Nephrotic syndrome (NS) is a leading cause of acquired end-stage kidney disease (ESKD) in children. The incidence of NS is approximately 2-5 per 100,000 children and its pathogenesis is not fully understood. Children with NS are classified based on: 1) Treatment (steroid) response 2) Renal biopsy and/or 3) Genetic mutation. However, the correlation among these classifications remains unclear and treatment guidelines are empiric resulting in “trial and error” approaches to therapy. Children with NS experience significant morbidity and mortality, including infections, dyslipidemia, hypertension, deep vein thrombosis, and stroke. They additionally have complications related to immunomodulatory therapies. The majority of children with steroid resistant nephrotic syndrome (SRNS) have a poor prognosis and progress to ESKD. A subset of these patients experience disease recurrence in the newly transplanted kidney. The overall goal of this study is to generate a novel classification tool to predict disease prognosis and therapeutic responsiveness for children with NS.
Precision medicine approaches to the treatment of SRNS have focused on monogenic forms of disease. Mutations in more than 53 genes are associated with NS and are detected in up to 30% of cases with SRNS8-12. The majority of these genes are integral to the structure of kidney “podocyte” cell, which is defective in NS. However, all forms of monogenic NS are not equal their disease phenotype10,12-14. While previously assumed that monogenic NS should be nonresponsive to immunomodulatory medications, previous studies from National and European cohort studies have shown that some patients with monogenic NS achieve disease remission with immunosuppressive therapy. While patients with monogenic NS generally progress to ESKD faster than non-genetic NS10, they rarely experience relapse post-kidney transplantation. These studies are foundational to overall precision approaches to SRNS, however, more granular information on clinical outcomes related to each affected gene is needed in order to truly create precision approaches to treatment.
Furthermore, the relationship between genotype and clinical phenotype is likely complex. Clinical characteristics, such as age and serum albumin level at presentation, degree of proteinuria, and rapid rate of progression may predict recurrence of disease post-kidney transplantation3. Complex interactions between genetic and clinical elements requires a data approach adept to multiple layers of data.The proposed study will utilize machine learning to analyze clinical and genetic data obtained from electronic health record (EHR) review in order to create a novel classifier for children with NS.
Hypothesis: Aggregated EHR and genetic data can be used to create a novel classifier for children with NS that predicts disease prognosis and therapeutic responsiveness.

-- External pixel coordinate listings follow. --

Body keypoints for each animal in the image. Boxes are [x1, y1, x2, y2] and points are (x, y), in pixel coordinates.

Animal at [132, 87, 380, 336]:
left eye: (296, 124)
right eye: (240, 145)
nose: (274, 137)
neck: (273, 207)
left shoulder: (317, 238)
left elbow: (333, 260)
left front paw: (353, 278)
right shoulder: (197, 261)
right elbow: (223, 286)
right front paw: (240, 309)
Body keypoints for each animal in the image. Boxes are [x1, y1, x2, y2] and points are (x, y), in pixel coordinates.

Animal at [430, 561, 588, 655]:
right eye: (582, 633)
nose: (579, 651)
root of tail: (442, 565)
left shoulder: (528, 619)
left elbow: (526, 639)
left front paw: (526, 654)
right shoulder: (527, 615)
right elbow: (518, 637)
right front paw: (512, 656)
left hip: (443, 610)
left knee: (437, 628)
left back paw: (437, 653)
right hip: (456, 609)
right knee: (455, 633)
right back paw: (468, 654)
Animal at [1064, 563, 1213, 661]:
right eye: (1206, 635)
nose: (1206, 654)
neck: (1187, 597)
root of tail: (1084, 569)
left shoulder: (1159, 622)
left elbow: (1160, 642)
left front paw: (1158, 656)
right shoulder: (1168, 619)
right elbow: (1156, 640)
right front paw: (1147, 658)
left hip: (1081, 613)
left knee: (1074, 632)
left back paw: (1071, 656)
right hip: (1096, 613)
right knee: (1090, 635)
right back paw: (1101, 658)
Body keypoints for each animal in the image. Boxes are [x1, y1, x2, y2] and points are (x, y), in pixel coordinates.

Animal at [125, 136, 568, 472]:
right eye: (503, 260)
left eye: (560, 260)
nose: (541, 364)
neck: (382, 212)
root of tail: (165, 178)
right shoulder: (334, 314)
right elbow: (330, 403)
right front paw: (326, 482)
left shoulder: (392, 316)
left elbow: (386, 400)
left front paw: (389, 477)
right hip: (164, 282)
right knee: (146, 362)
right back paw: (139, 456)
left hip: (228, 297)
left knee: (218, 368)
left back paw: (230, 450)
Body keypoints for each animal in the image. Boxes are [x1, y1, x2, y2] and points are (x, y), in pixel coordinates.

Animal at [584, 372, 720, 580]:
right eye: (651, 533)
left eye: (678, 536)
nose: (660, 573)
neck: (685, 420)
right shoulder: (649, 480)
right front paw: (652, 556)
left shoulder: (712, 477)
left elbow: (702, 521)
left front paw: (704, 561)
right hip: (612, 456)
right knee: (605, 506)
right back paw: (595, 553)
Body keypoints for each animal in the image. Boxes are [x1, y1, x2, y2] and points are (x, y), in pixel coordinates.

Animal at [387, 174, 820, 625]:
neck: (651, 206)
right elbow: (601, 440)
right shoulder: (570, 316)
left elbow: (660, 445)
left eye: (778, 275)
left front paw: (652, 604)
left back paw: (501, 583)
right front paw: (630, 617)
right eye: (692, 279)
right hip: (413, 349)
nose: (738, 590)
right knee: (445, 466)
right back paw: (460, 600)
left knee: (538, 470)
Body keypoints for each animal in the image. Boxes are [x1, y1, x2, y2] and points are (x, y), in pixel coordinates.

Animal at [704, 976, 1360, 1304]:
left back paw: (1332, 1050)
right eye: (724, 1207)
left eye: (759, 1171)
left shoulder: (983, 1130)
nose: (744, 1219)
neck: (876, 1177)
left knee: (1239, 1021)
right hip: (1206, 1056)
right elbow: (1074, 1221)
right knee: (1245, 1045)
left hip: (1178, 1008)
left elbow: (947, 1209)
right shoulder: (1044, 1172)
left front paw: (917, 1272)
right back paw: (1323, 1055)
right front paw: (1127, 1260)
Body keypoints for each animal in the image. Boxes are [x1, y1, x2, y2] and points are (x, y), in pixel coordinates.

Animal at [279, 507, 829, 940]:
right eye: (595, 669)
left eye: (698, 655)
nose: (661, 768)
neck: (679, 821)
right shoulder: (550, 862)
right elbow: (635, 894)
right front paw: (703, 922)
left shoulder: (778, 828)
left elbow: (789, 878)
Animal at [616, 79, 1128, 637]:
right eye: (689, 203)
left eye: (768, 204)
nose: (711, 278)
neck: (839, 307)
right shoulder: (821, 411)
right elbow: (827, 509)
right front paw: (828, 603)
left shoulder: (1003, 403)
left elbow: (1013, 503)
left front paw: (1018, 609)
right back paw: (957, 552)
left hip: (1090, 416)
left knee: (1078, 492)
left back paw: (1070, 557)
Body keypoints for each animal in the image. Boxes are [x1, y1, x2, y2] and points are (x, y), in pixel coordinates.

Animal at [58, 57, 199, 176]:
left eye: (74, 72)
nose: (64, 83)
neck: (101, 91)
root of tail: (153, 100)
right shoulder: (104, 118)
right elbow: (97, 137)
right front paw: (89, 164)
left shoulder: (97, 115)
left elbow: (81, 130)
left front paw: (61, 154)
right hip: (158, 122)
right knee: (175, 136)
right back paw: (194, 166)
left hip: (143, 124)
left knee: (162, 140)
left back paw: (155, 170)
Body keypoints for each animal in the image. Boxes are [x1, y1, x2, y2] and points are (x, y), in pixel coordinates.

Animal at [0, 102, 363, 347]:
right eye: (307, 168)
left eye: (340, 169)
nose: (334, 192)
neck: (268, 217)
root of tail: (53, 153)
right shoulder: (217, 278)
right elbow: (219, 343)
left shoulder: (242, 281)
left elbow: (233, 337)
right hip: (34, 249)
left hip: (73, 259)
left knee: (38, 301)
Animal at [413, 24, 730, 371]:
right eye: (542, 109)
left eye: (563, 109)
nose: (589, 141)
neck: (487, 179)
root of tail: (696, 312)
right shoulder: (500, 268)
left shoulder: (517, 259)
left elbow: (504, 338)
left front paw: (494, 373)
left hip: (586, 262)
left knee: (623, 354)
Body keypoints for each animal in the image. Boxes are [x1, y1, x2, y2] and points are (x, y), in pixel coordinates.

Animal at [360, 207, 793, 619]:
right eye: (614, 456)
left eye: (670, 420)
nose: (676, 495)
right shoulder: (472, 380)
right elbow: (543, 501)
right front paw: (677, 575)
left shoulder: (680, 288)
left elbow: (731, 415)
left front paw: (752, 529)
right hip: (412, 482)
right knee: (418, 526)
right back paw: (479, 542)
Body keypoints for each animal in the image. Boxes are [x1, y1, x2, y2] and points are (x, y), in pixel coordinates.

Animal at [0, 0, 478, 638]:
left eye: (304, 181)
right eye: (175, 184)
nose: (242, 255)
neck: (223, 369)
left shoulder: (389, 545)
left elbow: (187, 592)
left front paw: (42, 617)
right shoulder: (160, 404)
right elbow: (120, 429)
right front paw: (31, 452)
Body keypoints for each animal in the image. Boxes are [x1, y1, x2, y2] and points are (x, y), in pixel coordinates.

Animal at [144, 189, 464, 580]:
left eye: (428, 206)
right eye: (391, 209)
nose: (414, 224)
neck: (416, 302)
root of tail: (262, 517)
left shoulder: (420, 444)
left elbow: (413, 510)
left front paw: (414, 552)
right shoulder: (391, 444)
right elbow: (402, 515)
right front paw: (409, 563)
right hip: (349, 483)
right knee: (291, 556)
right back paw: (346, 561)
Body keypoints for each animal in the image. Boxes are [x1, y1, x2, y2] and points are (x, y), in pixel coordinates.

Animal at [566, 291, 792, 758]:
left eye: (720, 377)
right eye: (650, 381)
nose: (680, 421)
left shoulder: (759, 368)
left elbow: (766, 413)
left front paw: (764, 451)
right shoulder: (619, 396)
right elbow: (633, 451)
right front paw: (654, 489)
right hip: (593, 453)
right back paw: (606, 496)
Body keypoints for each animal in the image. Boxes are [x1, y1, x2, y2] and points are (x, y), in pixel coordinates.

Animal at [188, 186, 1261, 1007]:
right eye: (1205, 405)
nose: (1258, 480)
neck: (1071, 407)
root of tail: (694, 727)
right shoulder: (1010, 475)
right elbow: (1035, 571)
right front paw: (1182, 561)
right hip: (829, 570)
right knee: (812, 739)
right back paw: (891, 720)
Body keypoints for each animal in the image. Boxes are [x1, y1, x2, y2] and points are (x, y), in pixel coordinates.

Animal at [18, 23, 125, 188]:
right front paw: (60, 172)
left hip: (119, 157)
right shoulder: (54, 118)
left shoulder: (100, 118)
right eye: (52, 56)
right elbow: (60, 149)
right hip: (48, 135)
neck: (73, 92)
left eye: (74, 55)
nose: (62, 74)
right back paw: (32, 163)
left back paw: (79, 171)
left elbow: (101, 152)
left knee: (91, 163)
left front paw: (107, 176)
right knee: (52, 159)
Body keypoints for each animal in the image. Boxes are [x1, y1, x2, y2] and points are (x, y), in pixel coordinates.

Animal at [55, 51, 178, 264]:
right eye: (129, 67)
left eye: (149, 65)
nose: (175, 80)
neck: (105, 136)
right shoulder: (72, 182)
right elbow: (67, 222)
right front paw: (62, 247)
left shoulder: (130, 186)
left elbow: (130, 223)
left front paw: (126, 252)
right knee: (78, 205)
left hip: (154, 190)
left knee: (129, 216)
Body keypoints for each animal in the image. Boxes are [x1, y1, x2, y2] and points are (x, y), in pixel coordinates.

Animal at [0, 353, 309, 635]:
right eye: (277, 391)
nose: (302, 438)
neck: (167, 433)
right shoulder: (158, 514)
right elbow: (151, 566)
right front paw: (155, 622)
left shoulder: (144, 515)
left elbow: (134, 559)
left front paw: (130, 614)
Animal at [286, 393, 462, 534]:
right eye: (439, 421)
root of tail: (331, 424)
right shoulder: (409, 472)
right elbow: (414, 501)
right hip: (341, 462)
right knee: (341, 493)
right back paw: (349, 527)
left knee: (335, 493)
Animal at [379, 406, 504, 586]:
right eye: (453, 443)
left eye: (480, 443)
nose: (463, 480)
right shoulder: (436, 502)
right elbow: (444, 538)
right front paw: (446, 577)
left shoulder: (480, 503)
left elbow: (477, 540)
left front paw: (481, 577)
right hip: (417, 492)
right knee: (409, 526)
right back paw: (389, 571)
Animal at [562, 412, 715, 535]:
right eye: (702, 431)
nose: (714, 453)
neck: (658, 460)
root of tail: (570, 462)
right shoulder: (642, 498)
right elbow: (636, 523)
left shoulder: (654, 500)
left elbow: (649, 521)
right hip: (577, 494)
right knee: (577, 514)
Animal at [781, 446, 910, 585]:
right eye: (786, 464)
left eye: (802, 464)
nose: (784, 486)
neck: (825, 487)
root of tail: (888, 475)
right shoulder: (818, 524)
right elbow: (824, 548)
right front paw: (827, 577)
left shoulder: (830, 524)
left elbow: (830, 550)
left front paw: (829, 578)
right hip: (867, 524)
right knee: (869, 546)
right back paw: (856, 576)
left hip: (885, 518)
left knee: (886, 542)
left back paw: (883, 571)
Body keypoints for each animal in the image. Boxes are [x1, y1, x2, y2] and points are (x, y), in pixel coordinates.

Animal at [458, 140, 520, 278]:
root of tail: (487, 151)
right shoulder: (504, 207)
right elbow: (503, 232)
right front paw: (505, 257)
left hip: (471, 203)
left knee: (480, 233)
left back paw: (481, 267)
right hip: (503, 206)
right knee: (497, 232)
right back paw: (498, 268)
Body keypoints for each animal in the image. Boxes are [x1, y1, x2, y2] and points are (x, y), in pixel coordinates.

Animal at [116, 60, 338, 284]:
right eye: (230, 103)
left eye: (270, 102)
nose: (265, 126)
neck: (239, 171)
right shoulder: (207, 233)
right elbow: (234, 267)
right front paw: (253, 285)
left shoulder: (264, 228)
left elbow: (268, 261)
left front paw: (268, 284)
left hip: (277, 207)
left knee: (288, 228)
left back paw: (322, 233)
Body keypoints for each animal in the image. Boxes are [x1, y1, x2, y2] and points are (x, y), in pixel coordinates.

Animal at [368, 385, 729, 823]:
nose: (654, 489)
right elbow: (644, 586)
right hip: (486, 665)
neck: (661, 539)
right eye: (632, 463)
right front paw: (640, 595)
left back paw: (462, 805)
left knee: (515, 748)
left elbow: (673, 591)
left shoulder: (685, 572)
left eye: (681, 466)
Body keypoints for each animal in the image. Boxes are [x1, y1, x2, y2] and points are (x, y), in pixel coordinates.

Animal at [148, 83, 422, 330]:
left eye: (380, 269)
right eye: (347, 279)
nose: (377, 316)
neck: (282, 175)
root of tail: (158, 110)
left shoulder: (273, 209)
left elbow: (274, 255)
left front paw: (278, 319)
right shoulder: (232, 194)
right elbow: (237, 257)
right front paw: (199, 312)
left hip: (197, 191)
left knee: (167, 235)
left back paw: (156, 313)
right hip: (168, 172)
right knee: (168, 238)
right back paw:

Application of machine learning techniques requires a large population. The national PEDSnet network of 8 pediatric health systems with aggregated data on > 6.5 million patients provides a unique opportunity to learn from such a large clinical pediatric population. Previous work by Denburg et al developed a computable phenotype algorithm (PPV 92%) for the identification of approximately 3000 patients with NS15.This project will utilize the algorithm to identify and analyze data from children who have had genetic testing for monogenic forms of NS as part of their clinical care. Clinical and genetic data will be aggregated with clinical outcomes to establish a novel classifier for children with NS. Specific aims for this project are:
Aim 1. Describe children with SRNS in PEDSnet who have had clinical genetic testing.
Aim 1a. Describe monogenic forms of SRNS within PEDSnet database. We will describe the age of presentation, renal biopsy findings, medication exposures, and associated diagnoses for this population.
Aim 1b. Determine whether children with monogenic forms of SRNS achieve partial vs. complete remission of disease. If patients are able to achieve remission, we will determine therapeutic responsiveness.
Aim 1c. Identify the proportion of children with monogenic forms of SRNS who progress to ESKD as well as the rate of progression. Determine the proportion of children who experience relapse post-kidney transplant.
Aim 2. Apply machine learning to clinical EHR data, genetic testing results, and therapeutic outcomes to develop a novel classifier for children with NS.
Aim 2a. Determine biologically relevant signals for “feature selection” (eg. genetic mutation, age at presentation) that are associated with prognosis and/or therapeutic response and may be used for machine learning models.
Aim 2b. We will use approximately 80% of the cohort as “training” data, and 20% of the cohort as “test” data for classifier development. Future studies will be required to validate the classifier in a separate cohort.
Foundation for future clinical trials: This study will use machine learning techniques to create a novel classifier utilizing clinical and genetic testing results to predict patient prognosis and therapeutic responsiveness. The classifier may serve to identify those patients who are unlikely to respond to any therapy; these patients are most likely to benefit from early enrollment in clinical trials of novel therapeutics.